* **WHAT YOU NEED TO DO**
Going line by line through the entries below, tally those that hold the string "Canadian". Give only the total.

[Saved data entries]
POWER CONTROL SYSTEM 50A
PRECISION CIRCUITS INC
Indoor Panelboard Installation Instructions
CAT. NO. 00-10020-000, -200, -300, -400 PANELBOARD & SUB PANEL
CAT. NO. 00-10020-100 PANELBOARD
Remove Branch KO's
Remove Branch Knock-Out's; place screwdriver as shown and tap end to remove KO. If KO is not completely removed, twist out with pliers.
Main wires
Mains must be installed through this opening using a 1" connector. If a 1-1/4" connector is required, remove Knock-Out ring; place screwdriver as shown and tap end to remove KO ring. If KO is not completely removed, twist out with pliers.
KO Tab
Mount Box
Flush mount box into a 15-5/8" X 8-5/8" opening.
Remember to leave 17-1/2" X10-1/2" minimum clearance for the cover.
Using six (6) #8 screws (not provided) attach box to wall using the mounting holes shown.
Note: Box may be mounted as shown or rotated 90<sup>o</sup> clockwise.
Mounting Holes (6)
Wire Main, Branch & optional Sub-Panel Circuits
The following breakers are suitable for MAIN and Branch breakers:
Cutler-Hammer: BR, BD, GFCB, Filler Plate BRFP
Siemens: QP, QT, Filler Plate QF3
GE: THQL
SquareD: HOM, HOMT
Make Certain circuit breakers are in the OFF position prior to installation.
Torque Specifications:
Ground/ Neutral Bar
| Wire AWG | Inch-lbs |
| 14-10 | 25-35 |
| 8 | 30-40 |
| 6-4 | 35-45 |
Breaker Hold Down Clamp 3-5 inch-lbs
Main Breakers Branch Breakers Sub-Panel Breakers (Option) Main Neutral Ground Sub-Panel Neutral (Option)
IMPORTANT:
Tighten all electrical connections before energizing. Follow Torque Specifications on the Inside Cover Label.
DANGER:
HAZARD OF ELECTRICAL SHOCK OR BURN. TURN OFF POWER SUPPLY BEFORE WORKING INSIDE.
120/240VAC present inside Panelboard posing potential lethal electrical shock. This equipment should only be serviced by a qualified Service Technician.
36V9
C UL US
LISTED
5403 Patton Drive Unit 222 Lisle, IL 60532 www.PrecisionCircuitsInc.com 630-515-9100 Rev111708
--
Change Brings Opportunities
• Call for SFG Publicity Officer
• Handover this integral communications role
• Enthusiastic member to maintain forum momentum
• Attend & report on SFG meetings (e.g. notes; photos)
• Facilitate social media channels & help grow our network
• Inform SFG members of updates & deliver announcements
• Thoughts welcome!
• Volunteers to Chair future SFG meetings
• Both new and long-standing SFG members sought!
---
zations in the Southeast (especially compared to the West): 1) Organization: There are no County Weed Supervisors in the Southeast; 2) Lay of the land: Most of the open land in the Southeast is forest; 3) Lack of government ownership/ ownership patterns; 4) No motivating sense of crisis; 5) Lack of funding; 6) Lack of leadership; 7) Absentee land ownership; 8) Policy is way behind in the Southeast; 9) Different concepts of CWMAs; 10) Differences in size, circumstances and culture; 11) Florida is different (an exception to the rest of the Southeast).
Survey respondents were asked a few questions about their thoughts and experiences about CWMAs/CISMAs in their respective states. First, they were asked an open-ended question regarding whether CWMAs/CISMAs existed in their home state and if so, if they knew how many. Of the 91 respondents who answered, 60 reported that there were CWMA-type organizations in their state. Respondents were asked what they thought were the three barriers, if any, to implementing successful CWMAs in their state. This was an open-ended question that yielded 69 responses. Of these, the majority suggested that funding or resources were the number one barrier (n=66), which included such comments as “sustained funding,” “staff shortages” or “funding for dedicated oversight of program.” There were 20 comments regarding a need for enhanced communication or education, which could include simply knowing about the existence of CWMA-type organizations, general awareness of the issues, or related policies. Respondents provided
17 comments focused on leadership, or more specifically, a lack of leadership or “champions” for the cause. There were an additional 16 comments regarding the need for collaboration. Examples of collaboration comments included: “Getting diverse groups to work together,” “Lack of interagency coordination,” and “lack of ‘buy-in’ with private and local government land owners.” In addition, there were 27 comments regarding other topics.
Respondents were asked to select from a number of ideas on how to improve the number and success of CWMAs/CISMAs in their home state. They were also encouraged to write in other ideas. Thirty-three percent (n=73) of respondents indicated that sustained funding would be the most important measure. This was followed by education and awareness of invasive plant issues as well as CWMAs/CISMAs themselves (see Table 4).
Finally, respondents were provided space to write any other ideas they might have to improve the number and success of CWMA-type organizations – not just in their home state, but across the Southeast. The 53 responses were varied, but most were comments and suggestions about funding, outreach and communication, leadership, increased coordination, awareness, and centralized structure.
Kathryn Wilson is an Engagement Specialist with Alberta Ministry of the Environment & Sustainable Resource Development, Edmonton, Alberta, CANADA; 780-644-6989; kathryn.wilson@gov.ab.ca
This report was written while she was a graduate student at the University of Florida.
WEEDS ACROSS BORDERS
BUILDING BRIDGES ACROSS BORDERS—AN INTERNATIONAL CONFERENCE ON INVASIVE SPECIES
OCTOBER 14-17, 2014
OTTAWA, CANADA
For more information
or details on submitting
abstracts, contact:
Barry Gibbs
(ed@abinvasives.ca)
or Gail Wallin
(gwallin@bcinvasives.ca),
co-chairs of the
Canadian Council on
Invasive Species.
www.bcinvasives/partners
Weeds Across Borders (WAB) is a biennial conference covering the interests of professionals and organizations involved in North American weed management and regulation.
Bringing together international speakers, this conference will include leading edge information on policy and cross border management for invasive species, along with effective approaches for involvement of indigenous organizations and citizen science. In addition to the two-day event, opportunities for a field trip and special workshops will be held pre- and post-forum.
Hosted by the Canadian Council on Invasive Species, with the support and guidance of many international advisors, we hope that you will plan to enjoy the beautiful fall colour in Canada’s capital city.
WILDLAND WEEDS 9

* **EXERCISE RESULT**
2